When government decisions have negative consequences, mainstream news outlets often blame vague circumstances instead. Let's look at three recent examples.
The Wall Street Journal: “Ukraine war is depleting U.S. ammunition stockpiles, sparking Pentagon concern. ”
- The facts: Defense officials and politicians are deliberately sending ammunition to Ukraine faster than the military can replenish it, leaving supplies “uncomfortably low” and making the U.S. vulnerable in the event of a major conflict.
The New York Times: “The pandemic erased two decades of progress in math and reading”
- The facts: Government-imposed school closures, which many warned would be harmful, have rolled back two decades of progress in U.S. schools, not “the pandemic.” As schools shut down over COVID-19 and resorted to virtual learning, test scores for math and reading dropped severely among 9-year-old American students, according to the Department of Education’s survey.

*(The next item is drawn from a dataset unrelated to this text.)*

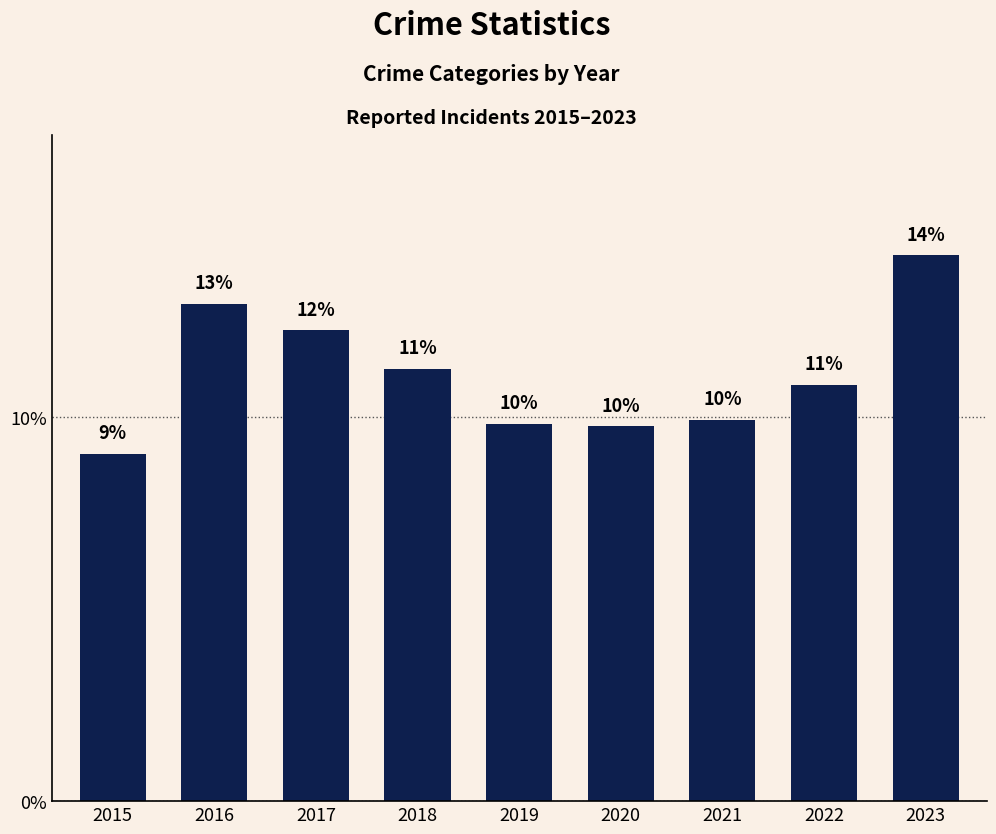

At which label does the data first exceed 10?

2016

The Hill: “Climate change overwhelming California power grid”
- The facts: California Gov. Gavin Newsom chose to implement unsustainable policies to reach unrealistic green energy goals instead of fixing the longstanding problems with the state's power grid, leading to a statewide energy crisis.
Why it matters: Journalists are tasked with informing the public and scrutinizing government leaders on the people’s behalf. Many mainstream outlets do the opposite, using subtle language shifts to obscure the facts and divert blame in order to protect the establishment’s agenda.